--- ACTIVITY ---
Please copy the lines below word for word, leaving the pictures out of your answer.

--- Quiz items based on charts ---
/---

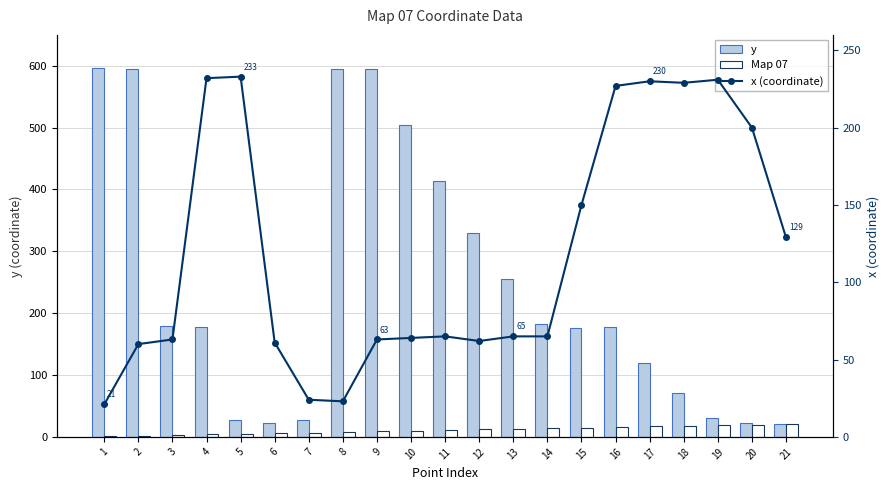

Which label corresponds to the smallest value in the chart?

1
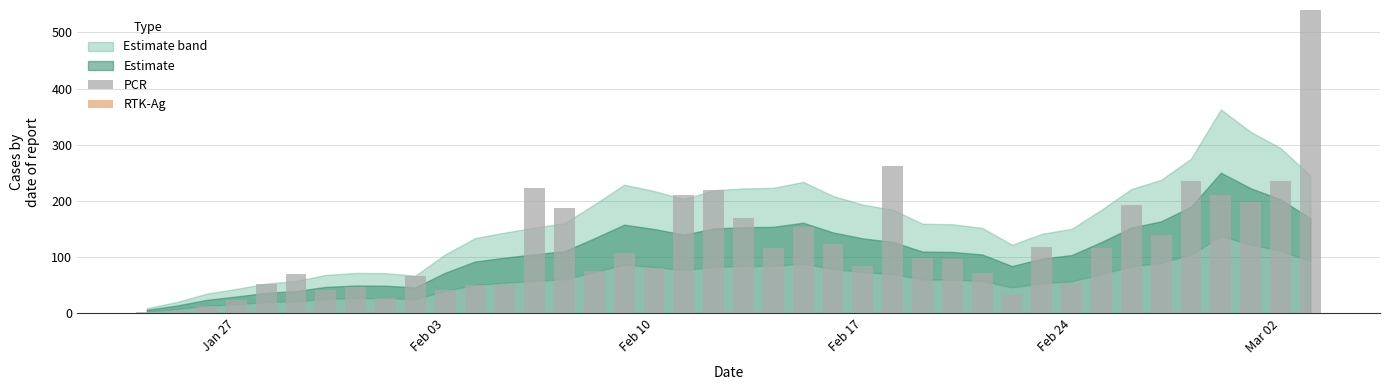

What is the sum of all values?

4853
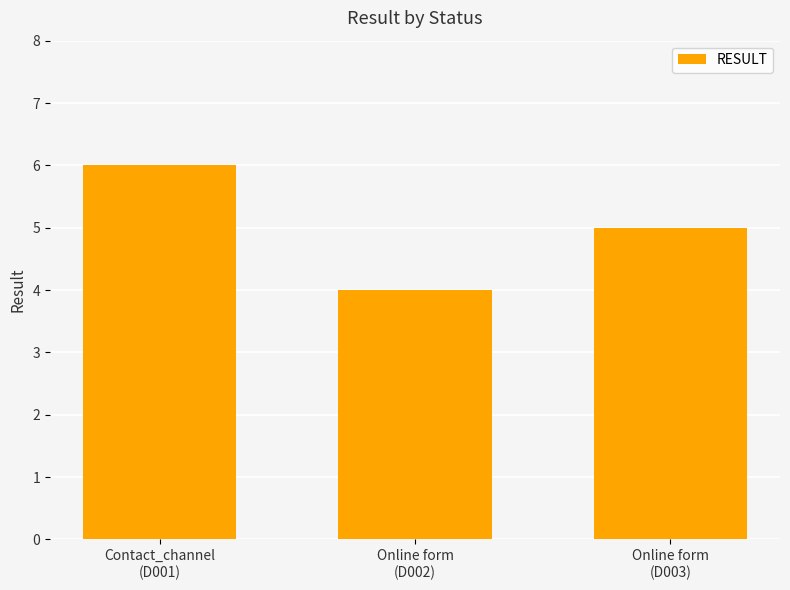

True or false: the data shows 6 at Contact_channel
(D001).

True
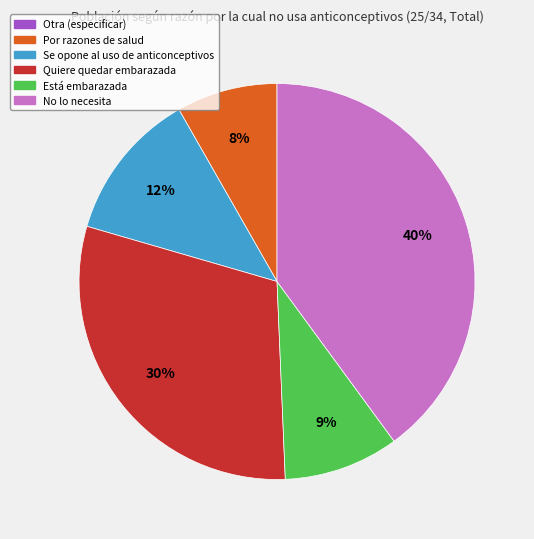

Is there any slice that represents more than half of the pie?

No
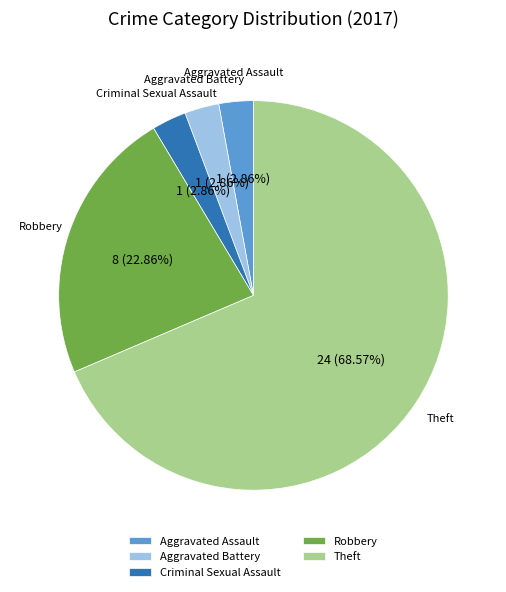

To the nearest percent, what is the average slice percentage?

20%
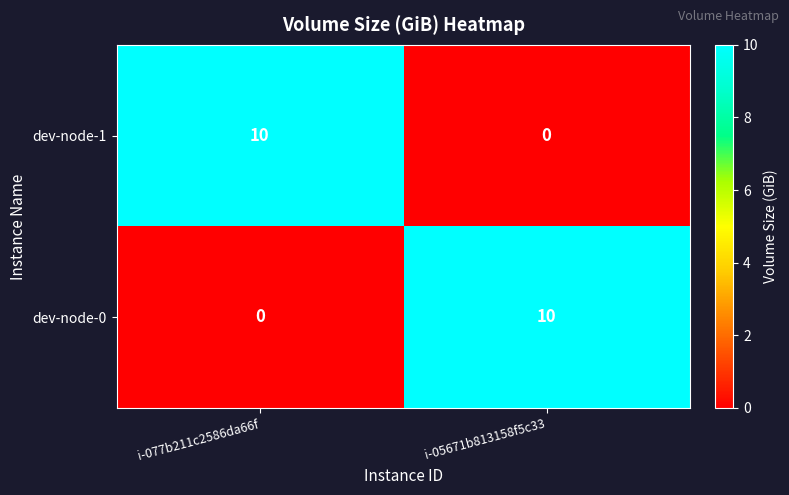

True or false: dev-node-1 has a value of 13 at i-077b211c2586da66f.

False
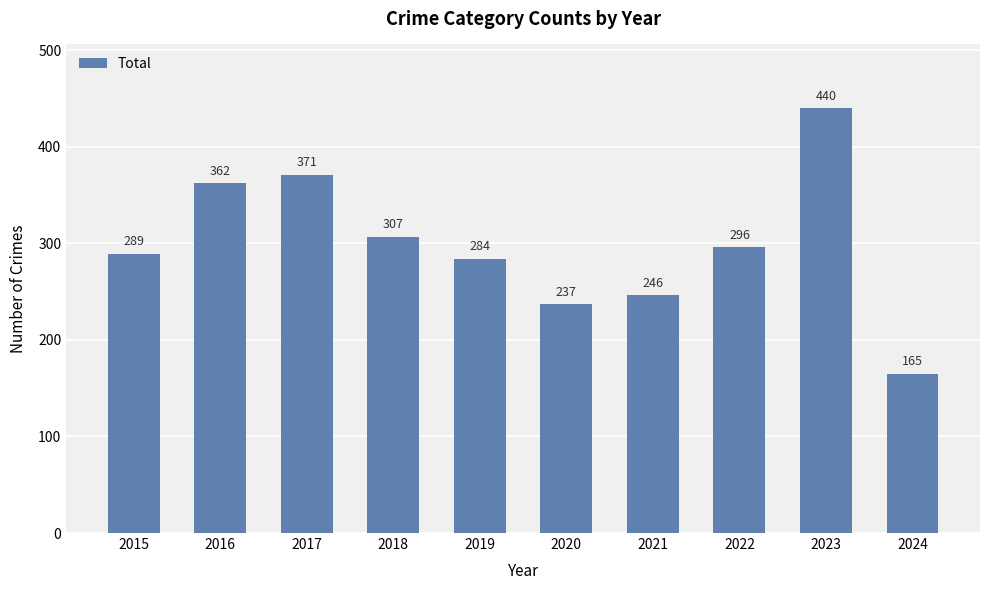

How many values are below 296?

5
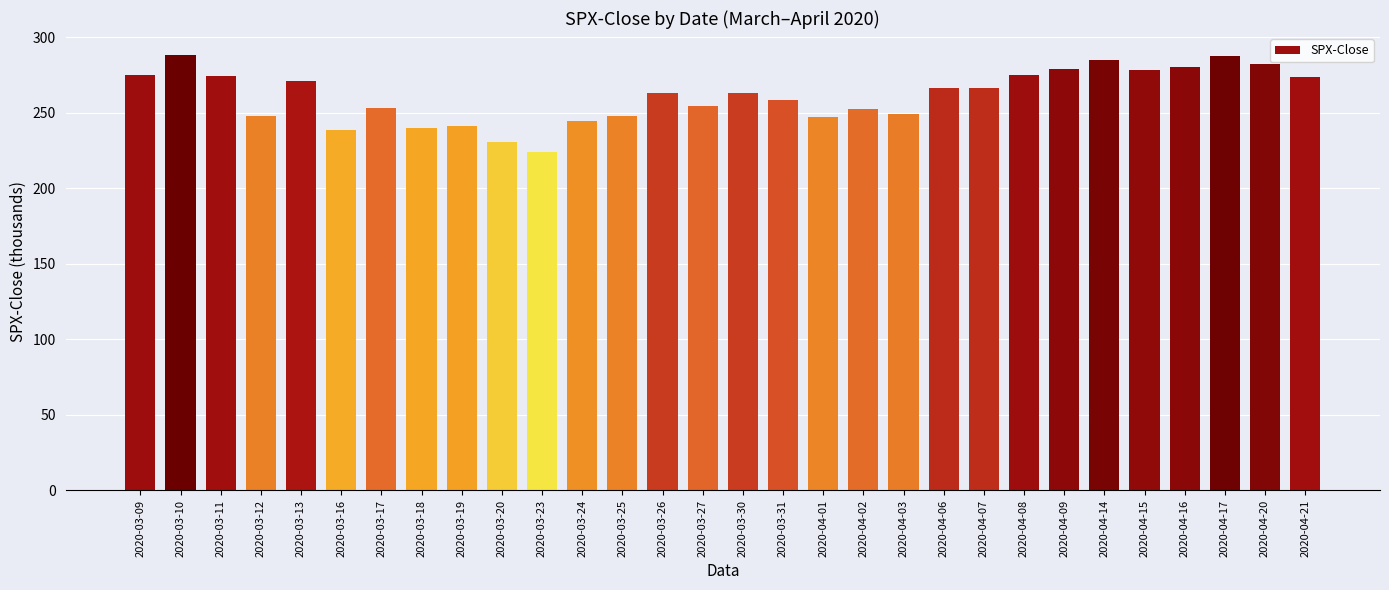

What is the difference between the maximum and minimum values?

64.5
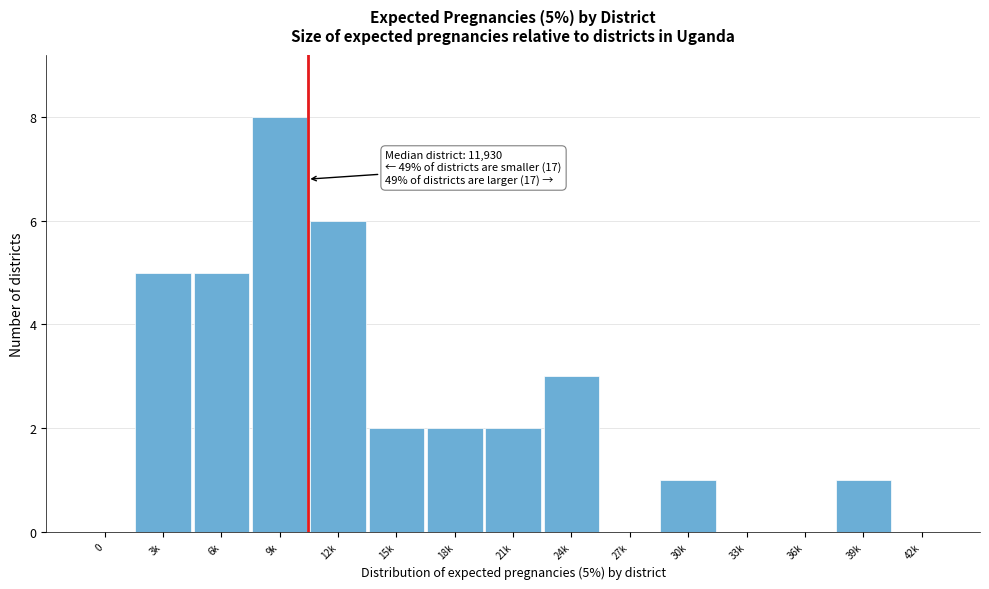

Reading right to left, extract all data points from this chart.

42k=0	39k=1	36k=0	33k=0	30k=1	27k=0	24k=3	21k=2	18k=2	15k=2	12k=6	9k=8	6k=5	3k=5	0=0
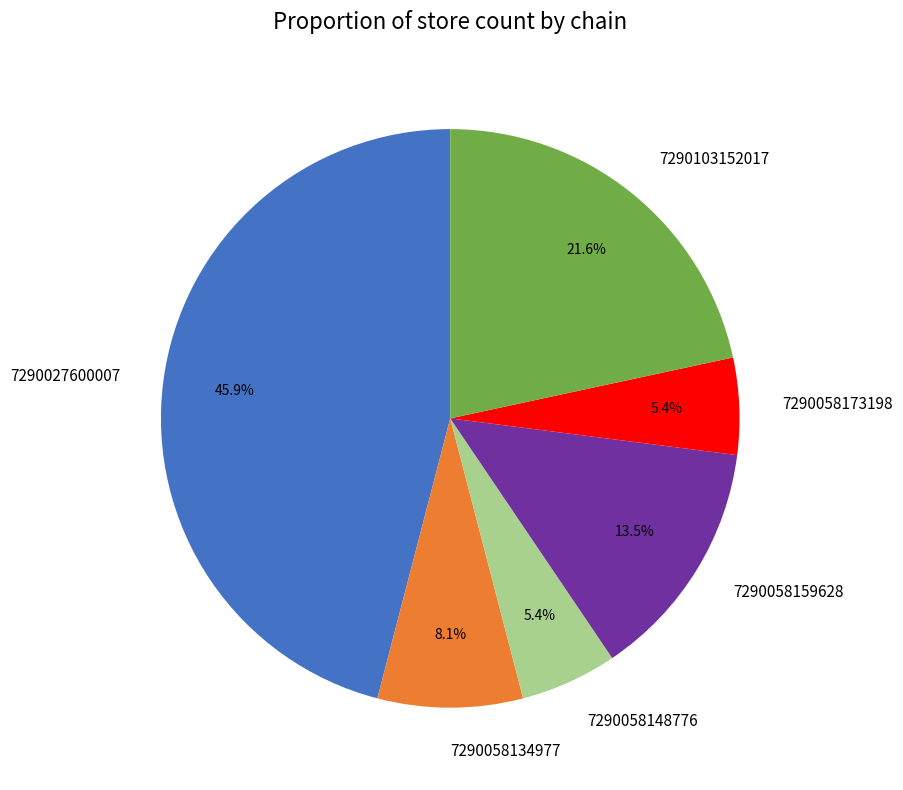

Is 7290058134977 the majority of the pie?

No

\---

--- TASK RESPONSE ---
Which label corresponds to the smallest value in the chart?

1

What is the sum of all values?

4853

True or false: the data shows 6 at Contact_channel
(D001).

True

Is there any slice that represents more than half of the pie?

No

To the nearest percent, what is the average slice percentage?

20%

True or false: dev-node-1 has a value of 13 at i-077b211c2586da66f.

False

How many values are below 296?

5

What is the difference between the maximum and minimum values?

64.5

Reading right to left, extract all data points from this chart.

42k=0	39k=1	36k=0	33k=0	30k=1	27k=0	24k=3	21k=2	18k=2	15k=2	12k=6	9k=8	6k=5	3k=5	0=0

Is 7290058134977 the majority of the pie?

No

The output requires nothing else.